Canada to pass legislation on over-booking flights

After the outpouring of anger over a United Airlines passenger who was injured when he was forcibly removed from a flight, the Canadian government announced that it will pass legislation to address the problem.

A spokesperson for Transport Minister Marc Garneau, Marc Roy, said that rules about bumping will be included in an air passenger bill of rights. The bill had been promised last fall. The bill will require clear minimum requirements for compensation when flights are oversold or luggage is lost. Roy however did not say whether the legislation would set industry-wide standards or whether the compensation levels would be raised to match those in the United States or Europe.
Garneau, the Transport Minister, would not comment directly on the United Airlines incident in Chicago. He said he did not know if a passenger in Canada can be removed due to overbooking. Garneau said: “I certainly have seen what happened in the case of the United Airlines flight and that is why last November I announced that we would be putting in place what we call a regime of rights for passengers. We recognize that when a passenger books a ticket, they are entitled to certain rights.”

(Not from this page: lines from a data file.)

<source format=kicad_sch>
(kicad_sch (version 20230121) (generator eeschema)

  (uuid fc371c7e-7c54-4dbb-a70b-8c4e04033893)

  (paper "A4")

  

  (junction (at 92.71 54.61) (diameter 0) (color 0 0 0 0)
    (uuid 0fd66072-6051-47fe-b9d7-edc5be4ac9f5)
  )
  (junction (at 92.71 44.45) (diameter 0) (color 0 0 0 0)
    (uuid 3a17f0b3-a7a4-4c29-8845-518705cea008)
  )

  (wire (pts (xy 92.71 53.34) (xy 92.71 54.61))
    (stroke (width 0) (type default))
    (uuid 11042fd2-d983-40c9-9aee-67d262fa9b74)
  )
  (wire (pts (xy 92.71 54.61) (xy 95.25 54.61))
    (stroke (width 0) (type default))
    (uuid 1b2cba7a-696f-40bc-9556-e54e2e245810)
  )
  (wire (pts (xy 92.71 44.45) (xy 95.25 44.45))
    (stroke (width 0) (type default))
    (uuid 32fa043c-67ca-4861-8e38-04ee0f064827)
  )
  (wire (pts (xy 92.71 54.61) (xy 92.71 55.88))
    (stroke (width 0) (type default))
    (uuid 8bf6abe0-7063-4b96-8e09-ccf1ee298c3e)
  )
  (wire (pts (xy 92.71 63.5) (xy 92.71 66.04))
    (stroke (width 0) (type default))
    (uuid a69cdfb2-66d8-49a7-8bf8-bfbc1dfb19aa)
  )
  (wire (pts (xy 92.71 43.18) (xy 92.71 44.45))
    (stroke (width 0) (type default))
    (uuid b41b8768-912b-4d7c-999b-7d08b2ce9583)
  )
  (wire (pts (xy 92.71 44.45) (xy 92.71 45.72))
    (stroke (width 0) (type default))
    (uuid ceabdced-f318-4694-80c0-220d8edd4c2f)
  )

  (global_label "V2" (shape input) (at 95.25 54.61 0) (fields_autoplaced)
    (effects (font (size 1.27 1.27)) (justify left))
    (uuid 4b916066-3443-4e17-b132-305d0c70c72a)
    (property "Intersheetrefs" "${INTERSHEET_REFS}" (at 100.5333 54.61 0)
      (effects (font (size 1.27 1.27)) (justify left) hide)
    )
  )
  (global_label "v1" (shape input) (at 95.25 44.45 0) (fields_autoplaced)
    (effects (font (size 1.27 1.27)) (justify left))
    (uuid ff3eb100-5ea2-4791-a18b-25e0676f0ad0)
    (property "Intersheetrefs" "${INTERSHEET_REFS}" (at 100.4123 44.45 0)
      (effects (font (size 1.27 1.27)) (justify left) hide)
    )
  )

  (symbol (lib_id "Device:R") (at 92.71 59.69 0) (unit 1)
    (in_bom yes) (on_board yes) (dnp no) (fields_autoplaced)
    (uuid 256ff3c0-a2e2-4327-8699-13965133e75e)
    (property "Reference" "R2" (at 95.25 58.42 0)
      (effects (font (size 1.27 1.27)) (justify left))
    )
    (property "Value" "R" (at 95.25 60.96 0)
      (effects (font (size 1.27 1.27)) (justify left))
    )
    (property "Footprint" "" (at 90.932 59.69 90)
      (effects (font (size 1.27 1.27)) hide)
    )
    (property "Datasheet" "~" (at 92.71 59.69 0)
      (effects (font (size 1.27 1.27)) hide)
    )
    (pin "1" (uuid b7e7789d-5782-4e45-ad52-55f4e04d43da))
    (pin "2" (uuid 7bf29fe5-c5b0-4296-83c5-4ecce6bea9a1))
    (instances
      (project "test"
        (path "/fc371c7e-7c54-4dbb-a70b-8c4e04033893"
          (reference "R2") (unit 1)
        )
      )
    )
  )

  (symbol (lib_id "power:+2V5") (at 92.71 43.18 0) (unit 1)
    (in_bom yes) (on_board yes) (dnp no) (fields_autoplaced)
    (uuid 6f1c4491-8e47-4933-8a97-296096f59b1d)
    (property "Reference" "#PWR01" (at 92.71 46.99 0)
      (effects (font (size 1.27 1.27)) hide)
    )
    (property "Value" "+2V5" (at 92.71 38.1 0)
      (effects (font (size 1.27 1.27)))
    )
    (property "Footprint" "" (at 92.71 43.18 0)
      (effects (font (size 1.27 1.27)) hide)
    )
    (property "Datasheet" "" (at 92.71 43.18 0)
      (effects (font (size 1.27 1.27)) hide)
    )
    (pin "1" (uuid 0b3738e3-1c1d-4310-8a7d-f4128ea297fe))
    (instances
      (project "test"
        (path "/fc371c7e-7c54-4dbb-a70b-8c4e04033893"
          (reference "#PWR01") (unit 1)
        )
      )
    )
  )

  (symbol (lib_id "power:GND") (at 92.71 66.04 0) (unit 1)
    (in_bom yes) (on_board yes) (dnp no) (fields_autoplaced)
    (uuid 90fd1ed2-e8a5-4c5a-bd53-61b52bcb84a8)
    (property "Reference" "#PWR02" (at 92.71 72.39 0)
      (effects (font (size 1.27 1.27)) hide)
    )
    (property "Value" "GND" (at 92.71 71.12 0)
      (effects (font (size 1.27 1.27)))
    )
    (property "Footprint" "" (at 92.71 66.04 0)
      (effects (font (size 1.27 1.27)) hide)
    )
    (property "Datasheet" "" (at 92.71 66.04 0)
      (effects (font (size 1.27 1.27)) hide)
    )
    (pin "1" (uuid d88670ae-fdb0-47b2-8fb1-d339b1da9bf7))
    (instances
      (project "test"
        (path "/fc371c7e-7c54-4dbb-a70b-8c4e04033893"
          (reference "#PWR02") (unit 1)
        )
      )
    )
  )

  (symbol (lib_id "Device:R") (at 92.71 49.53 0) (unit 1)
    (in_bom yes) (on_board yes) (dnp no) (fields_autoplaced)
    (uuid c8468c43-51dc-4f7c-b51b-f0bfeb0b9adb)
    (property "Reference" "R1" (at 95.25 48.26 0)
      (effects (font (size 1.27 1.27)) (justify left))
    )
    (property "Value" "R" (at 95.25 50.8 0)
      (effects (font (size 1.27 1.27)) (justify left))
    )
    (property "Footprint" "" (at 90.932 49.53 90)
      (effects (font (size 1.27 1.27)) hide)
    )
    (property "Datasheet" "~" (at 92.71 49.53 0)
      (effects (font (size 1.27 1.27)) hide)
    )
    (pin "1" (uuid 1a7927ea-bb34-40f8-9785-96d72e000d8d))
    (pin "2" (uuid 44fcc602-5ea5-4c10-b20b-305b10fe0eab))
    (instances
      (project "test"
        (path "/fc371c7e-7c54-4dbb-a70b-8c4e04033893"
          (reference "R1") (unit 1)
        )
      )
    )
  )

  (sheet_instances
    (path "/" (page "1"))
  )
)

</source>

Gabor Lukacs, a passenger rights advocate, said the troubling video showing the forcible removal of the United Airline passenger showed the need for greater protection of the traveler. Lukacs said: “Sadly, people realize what bumping actually means only when an incident so extreme happens." Lukas said all airlines should be forced to have the same compensation limits rising to a maximum of $1,500 in line with the US. In 2013 Lukacs won a Canadian Transportation Agency case against Air Canada which required the airline to raise compensation to a maximum of $800 depending on the length of delay.
The usual reason for a person being forcibly removed from a flight is that they are drunk or regarded as a threat. However, Lukacs pointed out:“If for any reason the airline tells you you need to leave, you have to leave. You don’t get a choice, you cannot argue about whether you have to leave or not because it is their aircraft.” Airlines overbook flights as a hedge against people not showing up. However not all airlines do it. Both Westjet Airlines and Air Transat said they do not intentionally overbook flights. Air Canada does but claims that bumping is rare. Spokesperson Peter Fitzpatrick said in an email: “We appreciate this is inconvenient for customers and we do take a very conservative approach to avoid this situation arising and when it does, we pay significant compensation.”

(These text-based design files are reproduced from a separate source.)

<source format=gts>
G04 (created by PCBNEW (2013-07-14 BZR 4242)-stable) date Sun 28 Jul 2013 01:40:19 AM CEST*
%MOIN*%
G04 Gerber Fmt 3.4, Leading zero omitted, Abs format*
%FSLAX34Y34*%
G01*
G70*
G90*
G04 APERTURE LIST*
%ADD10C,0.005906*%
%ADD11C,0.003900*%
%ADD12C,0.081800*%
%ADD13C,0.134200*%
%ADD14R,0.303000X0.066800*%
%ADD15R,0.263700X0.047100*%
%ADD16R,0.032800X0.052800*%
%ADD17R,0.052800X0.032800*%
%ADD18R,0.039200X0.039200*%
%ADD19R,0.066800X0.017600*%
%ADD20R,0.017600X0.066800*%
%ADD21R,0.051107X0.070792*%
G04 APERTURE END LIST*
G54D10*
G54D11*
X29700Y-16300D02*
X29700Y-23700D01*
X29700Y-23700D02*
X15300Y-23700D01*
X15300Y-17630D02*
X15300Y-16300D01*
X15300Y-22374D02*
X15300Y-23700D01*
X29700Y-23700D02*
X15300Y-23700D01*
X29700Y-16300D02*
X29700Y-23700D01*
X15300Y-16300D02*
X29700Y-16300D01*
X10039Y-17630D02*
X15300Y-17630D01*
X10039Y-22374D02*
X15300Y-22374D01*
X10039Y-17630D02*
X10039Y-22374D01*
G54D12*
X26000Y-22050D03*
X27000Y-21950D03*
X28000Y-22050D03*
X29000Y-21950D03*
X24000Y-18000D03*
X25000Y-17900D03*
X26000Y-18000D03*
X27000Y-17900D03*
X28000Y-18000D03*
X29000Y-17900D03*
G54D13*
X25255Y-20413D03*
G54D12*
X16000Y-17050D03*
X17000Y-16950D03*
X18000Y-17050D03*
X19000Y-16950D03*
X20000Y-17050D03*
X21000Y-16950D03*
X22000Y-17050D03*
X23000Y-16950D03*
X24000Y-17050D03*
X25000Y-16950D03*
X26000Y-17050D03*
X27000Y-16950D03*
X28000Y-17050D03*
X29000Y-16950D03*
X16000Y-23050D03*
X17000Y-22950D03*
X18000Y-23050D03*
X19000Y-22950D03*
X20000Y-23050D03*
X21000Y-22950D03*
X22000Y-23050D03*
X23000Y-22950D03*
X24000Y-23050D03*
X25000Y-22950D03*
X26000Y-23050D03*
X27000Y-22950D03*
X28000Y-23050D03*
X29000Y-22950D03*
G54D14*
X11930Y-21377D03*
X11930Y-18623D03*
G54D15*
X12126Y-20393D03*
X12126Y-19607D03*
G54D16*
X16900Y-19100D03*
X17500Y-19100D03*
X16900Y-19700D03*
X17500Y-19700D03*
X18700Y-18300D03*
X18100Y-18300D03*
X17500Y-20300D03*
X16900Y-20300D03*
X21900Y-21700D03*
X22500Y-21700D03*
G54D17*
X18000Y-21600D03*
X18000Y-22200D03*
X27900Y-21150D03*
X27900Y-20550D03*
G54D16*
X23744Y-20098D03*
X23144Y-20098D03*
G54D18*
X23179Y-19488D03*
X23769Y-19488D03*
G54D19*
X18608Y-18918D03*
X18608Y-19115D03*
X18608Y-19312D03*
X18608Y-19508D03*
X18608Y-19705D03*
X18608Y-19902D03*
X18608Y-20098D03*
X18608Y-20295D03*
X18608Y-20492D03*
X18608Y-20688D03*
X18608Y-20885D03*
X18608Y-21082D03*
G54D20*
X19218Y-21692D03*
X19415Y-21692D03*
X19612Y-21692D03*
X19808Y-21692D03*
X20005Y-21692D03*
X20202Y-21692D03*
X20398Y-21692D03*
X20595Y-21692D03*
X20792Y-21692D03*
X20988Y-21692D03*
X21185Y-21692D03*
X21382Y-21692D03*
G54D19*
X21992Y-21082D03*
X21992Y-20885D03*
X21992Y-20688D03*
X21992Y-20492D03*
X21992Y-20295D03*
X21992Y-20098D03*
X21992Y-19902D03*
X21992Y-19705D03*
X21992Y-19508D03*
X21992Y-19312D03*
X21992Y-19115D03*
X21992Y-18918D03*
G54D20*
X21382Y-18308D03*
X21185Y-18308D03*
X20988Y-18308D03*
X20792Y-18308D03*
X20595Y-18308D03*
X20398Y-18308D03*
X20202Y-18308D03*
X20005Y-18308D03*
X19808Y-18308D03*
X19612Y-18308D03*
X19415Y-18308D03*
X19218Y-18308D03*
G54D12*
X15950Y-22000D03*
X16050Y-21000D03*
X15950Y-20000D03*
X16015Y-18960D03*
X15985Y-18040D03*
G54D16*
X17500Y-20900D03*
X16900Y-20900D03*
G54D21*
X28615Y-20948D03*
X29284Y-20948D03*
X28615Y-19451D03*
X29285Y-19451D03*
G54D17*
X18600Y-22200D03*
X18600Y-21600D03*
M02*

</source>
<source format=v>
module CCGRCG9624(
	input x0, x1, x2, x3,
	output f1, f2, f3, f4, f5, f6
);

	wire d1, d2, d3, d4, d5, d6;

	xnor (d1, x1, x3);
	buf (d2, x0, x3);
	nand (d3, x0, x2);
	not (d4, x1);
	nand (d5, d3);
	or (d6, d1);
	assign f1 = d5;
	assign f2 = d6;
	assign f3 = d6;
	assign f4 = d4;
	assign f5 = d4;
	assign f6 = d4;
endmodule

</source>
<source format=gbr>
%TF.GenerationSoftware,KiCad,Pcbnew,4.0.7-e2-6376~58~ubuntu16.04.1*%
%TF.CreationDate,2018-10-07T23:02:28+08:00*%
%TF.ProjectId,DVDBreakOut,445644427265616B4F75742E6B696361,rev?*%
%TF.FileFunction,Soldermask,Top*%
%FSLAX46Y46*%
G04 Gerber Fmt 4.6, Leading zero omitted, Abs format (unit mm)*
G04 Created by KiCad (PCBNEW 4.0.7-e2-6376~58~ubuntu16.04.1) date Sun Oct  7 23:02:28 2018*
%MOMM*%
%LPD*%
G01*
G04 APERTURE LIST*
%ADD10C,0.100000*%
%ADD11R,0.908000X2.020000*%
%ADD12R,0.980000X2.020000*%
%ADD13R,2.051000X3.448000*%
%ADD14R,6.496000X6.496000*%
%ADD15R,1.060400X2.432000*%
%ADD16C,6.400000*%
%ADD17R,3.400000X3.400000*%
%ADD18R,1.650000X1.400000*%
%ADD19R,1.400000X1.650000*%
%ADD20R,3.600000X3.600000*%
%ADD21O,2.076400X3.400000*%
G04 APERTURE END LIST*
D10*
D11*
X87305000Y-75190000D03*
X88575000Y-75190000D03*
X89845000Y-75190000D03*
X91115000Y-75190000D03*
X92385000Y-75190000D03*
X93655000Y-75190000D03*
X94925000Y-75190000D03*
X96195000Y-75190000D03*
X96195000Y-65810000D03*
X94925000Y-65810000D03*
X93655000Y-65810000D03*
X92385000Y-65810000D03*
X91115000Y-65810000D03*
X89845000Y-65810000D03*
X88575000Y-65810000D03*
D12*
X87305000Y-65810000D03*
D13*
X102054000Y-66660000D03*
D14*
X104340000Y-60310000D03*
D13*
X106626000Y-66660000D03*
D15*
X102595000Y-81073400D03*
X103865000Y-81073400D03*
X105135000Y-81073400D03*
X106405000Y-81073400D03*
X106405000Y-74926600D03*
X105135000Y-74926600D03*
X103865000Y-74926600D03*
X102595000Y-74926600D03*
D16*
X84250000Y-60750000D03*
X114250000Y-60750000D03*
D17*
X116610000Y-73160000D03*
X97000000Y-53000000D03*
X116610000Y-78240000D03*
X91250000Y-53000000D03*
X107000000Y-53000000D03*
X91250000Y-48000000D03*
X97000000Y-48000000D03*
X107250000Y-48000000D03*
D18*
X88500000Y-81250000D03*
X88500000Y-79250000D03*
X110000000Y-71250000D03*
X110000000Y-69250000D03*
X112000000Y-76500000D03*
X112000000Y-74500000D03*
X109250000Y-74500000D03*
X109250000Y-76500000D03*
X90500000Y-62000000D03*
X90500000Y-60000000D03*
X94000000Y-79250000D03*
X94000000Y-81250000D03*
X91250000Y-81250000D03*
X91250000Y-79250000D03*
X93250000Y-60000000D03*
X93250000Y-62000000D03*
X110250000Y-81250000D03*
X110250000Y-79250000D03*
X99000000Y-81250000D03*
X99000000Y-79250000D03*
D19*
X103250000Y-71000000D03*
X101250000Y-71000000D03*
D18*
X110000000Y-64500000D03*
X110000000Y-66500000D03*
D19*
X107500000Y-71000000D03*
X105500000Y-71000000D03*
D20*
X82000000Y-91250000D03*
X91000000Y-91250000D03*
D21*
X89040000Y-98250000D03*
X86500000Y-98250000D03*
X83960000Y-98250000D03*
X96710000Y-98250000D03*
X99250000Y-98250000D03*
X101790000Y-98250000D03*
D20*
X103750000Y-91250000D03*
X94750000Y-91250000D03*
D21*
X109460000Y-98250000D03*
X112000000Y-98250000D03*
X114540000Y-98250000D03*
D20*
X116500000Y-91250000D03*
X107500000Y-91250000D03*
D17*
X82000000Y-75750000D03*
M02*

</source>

CEO of U.S.-based FareCompare.com, Rick Seaney, said that he had never seen anything such as happened on the United flight. He said that airlines typically raise the amount of compensation until someone volunteers to take a later flight. The Canadian Transportation Agency said it had received 55 complaints about overbooking in 2015-16 which was less than 4 percent of all the complaints filed.
The United Airlines incident that caused all the fuss was a flight from Chicago to Louisville. A United spokesperson said: “Flight 3411 from Chicago to Louisville was overbooked. After our team looked for volunteers, one customer refused to leave the aircraft voluntarily and law enforcement was asked to come to the gate. We apologize for the overbook situation.” The Chicago Department of Aviation(CDA) officers dragged the man off the plane. Karen Pride, spokesperson for the CDA said: “The incident on United flight 3411 was not in accordance with our standard operating procedure and the actions of the aviation security officer are obviously not condoned by the Department. That officer has been placed on leave effective today pending a thorough review of the situation.”

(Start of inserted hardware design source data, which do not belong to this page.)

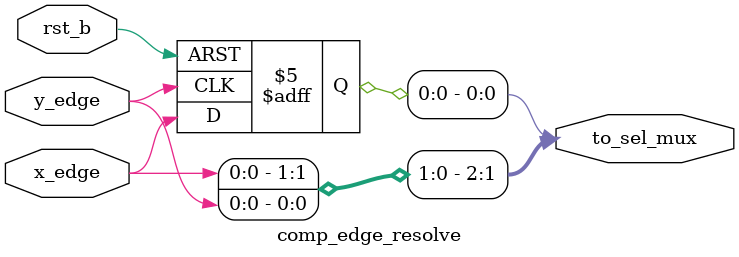
<source format=sv>
module comp_edge_resolve (
	input logic rst_b,  // Asynchronous reset active low
	input logic x_edge,
	input logic y_edge,
	output logic [2:0] to_sel_mux	
);

logic neg_y_edge;

always_comb begin
	neg_y_edge = ~y_edge;
	to_sel_mux[2] = x_edge;
	to_sel_mux[1] = y_edge;
end

always_ff @(negedge neg_y_edge, negedge rst_b) begin
    if (~rst_b)
        to_sel_mux[0] <= 'b0;
    else
        to_sel_mux[0] <= x_edge;
end

endmodule

</source>
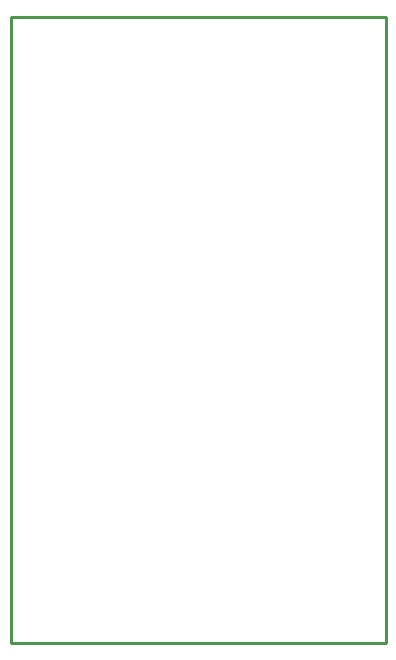
<source format=gbr>
G04 EAGLE Gerber RS-274X export*
G75*
%MOMM*%
%FSLAX34Y34*%
%LPD*%
%IN*%
%IPPOS*%
%AMOC8*
5,1,8,0,0,1.08239X$1,22.5*%
G01*
%ADD10C,0.254000*%


D10*
X0Y0D02*
X317300Y0D01*
X317300Y530100D01*
X0Y530100D01*
X0Y0D01*
M02*

</source>
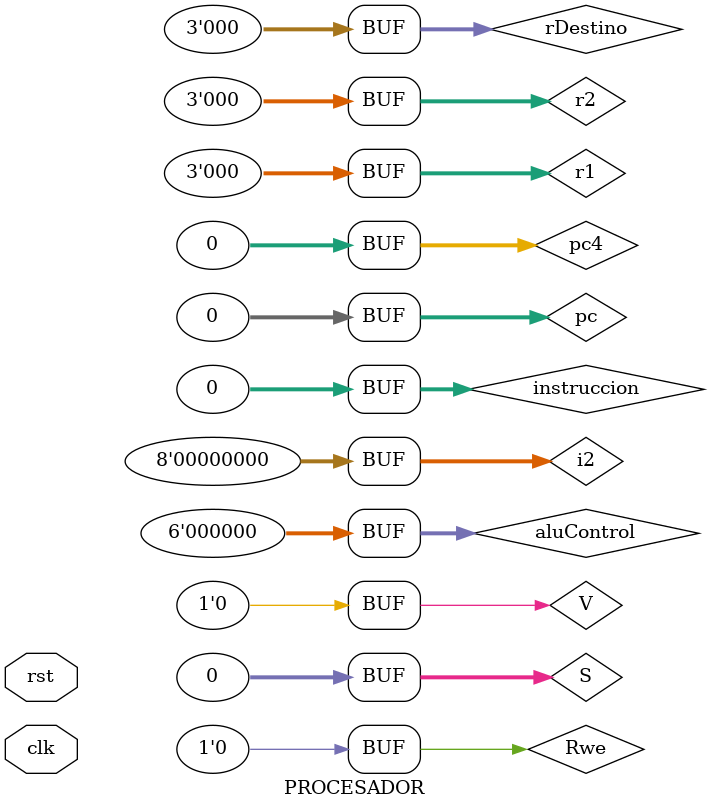
<source format=sv>

module PROCESADOR(
	input logic clk,
	input logic rst
);

//---------	VARIABLES
	logic[31:0] pc = 0;
	logic[31:0] pc4 = 0;
	logic[31:0] instruccion = 0;
	logic[5:0] aluControl = 0;
	logic[2:0] r1 = 0;
	logic[2:0] r2 = 0;
	logic[2:0] rDestino = 0;
	logic[7:0] i1, i2 = 0; //inmediatos
	logic[31:0] A,B,S = 0; //Primer, segundo operando y resultado de ALU 
	logic N,Z,C,V = 0; // Negativo, Cero, Carry, Desbordamiento
	logic Rwe = 0; //Register write enable
	


//--------- LLAMADAS
_pc_counter 				pcCounter(clk,rst,pc4,pc);
_pc_counter_4 				pcCouterMas4(pc, pc4);
instruction_memory 		instMem(clk,pc,instruccion);
_control_unit				contUnit(instruccion,aluControl,r1,r2,rDestino,i1,i2);

_register_file				regFile(clk,Rwe,r1,r2,rDestino,S, rst,A,B);

alu							myAlu(A,B,aluControl,N,Z,C,V,S);


endmodule

</source>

Joseph D'Cruz, of the Rotman School of Management at the University of Toronto said that airlines overbook to save money:“Airlines overbook because very often people book a flight and then don’t show up. It’s called a no show. And the no-show rate can vary depending on the route. So in order to protect themselves from having empty seats on the plane, they overbook.” In Canada the federal government has not mandated any sort of compensation for those who are bumped D'Cruz said. Airlines apparently offer whatever is sufficient to entice a person to give up their seat. The United airlines case shows how few rights the traveler has.
United's Contract of Carriage says:"If a flight is Oversold, no one may be denied boarding against his/her will until UA or other carrier personnel first ask for volunteers who will give up their reservations willingly in exchange for compensation as determined by UA. If there are not enough volunteers, other Passengers may be denied boarding involuntarily in accordance with UA’s boarding priority." Passengers with disabilities, and minors under 18 will be the last to denied boarding. United policy further states: "The priority of all other confirmed passengers may be determined based on a passenger’s fare class, itinerary, status of frequent flyer program membership, and the time in which the passenger presents him/herself for check-in without advanced seat assignment." In the United States the biggest US airlines bumped 475,054 passengers from flights in 2016.